If a line of the records contains the word "worn", list it.

═══

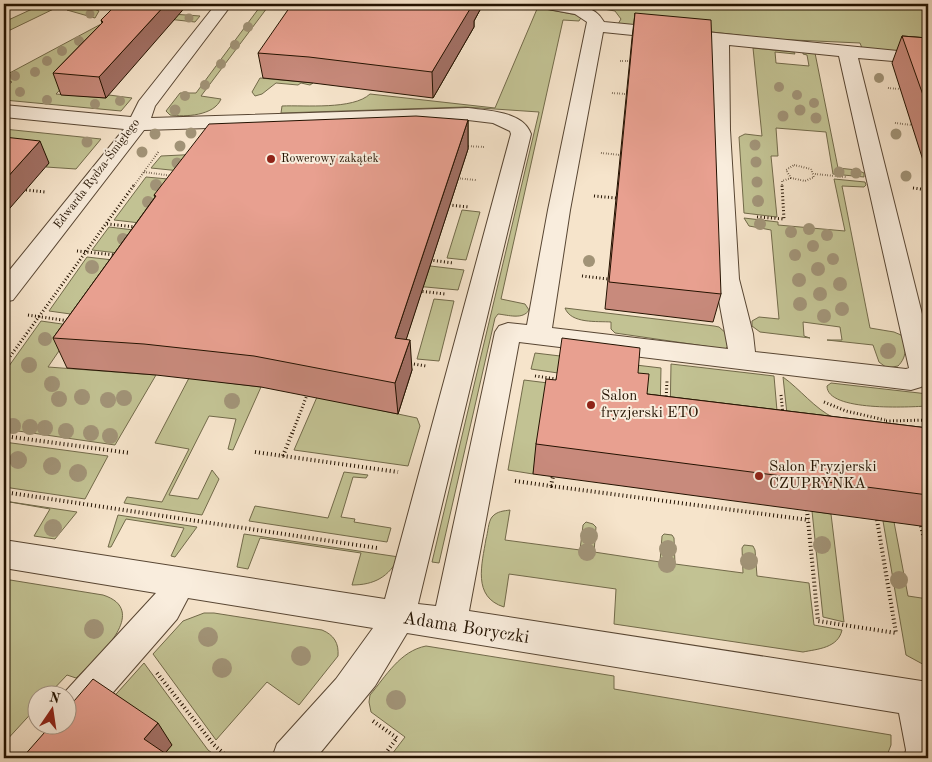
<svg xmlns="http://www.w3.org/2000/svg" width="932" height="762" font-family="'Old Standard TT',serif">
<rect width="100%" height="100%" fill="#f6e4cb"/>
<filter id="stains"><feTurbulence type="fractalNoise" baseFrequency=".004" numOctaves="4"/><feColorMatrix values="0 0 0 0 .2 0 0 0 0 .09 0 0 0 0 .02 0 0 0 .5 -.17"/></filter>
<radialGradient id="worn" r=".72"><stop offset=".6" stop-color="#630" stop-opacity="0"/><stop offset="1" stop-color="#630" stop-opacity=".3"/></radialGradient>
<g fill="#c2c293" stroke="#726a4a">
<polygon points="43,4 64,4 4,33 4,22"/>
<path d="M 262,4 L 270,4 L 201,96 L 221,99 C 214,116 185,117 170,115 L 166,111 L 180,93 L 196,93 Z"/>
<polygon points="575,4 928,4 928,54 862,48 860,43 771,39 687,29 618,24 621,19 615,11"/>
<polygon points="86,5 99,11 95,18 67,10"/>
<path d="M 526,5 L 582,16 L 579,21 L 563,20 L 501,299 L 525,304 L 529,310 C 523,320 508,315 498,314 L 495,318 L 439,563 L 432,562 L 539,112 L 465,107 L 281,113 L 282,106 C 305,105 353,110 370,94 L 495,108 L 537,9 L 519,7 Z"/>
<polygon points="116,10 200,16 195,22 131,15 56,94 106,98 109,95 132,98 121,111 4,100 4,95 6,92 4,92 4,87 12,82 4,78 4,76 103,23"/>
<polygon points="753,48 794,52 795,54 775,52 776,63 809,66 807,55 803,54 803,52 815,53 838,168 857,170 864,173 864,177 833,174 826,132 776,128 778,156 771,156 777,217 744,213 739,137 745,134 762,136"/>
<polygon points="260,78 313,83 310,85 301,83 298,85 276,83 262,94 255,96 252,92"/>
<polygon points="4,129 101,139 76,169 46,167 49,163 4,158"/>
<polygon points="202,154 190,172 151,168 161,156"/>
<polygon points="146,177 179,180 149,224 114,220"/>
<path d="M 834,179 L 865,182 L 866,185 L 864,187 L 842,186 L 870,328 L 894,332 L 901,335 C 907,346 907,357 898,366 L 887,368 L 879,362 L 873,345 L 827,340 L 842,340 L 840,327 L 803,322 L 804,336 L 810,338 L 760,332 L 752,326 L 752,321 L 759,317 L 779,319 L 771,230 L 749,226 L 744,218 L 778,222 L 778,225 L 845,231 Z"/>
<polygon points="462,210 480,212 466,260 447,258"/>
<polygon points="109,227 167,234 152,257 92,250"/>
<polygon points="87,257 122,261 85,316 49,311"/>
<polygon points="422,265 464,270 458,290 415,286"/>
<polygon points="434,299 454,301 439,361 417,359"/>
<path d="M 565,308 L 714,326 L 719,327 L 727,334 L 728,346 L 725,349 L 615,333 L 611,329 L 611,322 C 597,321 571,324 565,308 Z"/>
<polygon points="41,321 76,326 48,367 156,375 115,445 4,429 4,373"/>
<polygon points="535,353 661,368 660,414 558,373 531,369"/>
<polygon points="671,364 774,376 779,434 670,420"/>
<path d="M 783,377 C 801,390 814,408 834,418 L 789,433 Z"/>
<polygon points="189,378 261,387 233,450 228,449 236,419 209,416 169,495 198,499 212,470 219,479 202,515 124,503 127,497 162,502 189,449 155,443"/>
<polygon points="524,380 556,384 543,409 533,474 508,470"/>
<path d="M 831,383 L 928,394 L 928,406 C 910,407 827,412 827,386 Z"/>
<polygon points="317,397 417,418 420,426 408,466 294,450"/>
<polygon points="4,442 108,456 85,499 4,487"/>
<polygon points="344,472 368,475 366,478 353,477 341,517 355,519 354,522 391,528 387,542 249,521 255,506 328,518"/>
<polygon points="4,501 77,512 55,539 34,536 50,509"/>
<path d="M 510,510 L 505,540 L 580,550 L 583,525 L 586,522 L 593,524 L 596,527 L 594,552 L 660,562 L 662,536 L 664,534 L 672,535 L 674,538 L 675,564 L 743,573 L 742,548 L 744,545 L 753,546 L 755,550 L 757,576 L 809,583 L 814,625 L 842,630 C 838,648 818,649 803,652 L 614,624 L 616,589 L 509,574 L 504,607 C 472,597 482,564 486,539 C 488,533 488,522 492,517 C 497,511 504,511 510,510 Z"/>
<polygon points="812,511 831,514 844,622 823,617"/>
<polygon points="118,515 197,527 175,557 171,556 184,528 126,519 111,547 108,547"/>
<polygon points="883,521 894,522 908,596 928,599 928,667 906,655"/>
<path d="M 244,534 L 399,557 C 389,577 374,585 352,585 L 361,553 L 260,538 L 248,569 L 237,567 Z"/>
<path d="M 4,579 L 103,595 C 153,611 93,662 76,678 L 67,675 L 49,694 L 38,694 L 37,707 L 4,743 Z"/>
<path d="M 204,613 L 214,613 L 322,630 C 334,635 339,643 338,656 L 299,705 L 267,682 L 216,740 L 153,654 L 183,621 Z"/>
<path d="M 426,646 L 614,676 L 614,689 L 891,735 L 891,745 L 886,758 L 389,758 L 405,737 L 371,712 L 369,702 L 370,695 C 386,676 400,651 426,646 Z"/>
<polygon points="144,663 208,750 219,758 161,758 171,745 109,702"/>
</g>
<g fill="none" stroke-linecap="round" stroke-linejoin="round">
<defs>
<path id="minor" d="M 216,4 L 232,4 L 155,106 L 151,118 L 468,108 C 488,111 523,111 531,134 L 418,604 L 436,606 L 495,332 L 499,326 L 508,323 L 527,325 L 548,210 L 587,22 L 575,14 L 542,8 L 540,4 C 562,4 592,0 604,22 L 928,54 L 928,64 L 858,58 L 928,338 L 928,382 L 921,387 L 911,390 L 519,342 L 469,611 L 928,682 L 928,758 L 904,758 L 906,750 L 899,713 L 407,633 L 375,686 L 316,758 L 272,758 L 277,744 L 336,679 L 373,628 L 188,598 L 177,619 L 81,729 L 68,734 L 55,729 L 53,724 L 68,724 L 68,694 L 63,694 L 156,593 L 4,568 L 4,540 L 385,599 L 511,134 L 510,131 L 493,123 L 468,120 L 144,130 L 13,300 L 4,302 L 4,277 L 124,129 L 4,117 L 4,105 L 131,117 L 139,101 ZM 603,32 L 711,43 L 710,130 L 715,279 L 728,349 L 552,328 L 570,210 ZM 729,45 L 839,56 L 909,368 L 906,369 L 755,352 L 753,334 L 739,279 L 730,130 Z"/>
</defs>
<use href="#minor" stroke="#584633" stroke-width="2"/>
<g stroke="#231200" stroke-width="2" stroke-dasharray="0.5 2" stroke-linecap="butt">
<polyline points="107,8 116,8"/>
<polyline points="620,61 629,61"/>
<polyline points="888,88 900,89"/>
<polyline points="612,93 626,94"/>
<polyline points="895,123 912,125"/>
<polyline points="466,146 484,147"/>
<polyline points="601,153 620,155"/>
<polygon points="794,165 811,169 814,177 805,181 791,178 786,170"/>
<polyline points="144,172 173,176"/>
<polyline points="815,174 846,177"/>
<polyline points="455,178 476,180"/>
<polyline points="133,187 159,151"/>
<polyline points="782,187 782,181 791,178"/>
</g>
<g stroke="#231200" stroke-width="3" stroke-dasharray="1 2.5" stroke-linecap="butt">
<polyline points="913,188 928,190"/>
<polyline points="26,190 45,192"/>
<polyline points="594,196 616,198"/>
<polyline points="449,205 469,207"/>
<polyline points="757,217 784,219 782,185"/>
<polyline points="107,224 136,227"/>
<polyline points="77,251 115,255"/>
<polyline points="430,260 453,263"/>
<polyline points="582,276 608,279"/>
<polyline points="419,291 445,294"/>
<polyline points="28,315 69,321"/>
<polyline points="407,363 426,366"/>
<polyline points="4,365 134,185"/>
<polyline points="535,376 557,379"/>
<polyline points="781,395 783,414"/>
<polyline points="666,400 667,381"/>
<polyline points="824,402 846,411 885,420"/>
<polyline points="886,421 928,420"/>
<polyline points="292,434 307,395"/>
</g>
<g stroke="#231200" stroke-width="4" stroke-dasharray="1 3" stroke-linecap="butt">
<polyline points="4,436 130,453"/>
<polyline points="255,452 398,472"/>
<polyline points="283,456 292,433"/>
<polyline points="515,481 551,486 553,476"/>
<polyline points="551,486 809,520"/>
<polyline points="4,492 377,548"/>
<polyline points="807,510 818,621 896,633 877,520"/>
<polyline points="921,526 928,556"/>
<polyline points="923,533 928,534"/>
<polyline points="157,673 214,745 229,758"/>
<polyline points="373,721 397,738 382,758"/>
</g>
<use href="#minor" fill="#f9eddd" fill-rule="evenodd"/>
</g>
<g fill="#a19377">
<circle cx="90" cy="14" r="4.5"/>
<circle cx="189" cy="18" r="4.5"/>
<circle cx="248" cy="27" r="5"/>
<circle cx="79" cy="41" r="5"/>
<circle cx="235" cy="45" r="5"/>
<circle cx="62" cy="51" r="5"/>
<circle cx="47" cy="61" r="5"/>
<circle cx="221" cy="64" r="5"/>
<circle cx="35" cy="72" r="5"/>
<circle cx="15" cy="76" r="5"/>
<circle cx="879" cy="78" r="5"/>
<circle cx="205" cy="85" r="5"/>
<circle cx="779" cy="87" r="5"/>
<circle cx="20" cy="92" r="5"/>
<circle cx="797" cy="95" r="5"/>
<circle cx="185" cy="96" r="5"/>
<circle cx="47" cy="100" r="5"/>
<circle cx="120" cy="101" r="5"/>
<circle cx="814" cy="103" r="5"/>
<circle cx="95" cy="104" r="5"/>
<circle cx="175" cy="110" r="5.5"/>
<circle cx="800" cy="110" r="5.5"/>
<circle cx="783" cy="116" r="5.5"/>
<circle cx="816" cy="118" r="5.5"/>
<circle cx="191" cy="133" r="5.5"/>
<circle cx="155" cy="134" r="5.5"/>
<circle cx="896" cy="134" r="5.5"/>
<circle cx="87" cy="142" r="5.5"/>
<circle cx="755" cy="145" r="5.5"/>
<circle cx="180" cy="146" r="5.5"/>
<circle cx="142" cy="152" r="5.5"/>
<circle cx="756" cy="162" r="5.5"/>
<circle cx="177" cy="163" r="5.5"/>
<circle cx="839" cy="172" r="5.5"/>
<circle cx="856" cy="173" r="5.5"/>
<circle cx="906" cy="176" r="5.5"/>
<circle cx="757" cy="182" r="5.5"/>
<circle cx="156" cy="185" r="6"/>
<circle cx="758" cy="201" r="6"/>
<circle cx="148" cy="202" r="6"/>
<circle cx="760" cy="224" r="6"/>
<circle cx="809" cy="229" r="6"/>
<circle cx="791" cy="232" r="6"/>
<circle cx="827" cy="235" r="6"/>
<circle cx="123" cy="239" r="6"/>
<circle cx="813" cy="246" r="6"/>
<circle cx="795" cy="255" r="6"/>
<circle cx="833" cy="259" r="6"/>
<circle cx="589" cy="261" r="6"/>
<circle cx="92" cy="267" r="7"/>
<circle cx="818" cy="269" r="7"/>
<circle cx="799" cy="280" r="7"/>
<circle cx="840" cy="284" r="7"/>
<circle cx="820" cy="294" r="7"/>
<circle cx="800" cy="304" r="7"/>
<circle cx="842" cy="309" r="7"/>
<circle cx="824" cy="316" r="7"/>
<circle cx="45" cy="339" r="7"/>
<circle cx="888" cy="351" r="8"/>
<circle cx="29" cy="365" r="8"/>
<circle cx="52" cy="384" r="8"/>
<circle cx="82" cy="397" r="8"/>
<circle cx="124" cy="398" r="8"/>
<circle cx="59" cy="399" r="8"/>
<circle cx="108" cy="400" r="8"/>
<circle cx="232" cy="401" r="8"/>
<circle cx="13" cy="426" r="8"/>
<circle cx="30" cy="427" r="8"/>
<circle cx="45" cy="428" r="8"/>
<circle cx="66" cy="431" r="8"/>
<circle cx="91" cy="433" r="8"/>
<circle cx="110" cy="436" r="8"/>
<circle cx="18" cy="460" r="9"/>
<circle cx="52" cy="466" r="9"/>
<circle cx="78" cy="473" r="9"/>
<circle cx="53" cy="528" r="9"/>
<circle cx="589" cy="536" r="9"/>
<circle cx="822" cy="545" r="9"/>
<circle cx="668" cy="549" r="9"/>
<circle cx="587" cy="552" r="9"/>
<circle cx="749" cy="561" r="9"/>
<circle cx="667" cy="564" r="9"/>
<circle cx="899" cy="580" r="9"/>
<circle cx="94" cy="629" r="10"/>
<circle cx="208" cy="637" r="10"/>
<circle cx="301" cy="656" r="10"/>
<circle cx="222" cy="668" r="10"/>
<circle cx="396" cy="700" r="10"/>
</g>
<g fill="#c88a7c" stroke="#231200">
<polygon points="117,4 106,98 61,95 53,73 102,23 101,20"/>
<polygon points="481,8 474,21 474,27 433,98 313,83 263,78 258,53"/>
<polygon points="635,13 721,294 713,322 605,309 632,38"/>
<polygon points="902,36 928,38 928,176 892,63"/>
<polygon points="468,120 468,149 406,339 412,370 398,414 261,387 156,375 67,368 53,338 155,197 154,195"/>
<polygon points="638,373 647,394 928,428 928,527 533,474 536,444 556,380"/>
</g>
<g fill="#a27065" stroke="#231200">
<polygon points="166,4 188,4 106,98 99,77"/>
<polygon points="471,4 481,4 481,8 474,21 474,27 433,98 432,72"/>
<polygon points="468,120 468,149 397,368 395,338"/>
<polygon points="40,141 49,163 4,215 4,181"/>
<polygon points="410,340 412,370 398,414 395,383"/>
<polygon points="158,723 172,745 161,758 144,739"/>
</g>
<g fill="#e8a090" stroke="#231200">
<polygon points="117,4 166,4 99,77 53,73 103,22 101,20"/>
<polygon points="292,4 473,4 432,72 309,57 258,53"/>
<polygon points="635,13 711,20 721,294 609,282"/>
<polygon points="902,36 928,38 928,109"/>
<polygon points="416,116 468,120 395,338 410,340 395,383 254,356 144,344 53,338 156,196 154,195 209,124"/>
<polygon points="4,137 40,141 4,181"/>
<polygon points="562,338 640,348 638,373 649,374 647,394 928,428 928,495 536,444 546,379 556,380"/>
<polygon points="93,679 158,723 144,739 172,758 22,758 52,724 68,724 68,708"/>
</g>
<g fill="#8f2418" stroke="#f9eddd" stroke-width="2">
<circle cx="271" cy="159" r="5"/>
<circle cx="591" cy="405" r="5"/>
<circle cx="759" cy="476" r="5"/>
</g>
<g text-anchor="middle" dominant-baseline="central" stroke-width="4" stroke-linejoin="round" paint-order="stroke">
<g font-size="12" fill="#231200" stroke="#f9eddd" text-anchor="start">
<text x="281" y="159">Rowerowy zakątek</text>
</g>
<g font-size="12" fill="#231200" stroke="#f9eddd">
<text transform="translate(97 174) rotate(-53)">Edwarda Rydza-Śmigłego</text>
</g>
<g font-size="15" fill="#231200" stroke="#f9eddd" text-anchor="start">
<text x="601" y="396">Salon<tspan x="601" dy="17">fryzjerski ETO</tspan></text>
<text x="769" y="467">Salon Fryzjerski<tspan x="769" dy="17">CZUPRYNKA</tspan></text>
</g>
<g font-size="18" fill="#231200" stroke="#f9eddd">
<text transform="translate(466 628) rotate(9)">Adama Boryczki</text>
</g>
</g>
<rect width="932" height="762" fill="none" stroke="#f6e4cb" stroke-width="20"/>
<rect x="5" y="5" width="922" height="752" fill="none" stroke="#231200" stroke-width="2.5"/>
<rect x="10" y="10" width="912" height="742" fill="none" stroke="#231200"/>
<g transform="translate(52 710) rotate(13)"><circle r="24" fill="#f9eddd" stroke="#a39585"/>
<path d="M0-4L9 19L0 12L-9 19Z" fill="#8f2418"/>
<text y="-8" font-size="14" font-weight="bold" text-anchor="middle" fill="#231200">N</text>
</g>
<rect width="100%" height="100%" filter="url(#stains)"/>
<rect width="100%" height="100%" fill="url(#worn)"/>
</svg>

═══

◆ Solution to this problem:
<radialGradient id="worn" r=".72"><stop offset=".6" stop-color="#630" stop-opacity="0"/><stop offset="1" stop-color="#630" stop-opacity=".3"/></radialGradient>
<rect width="100%" height="100%" fill="url(#worn)"/>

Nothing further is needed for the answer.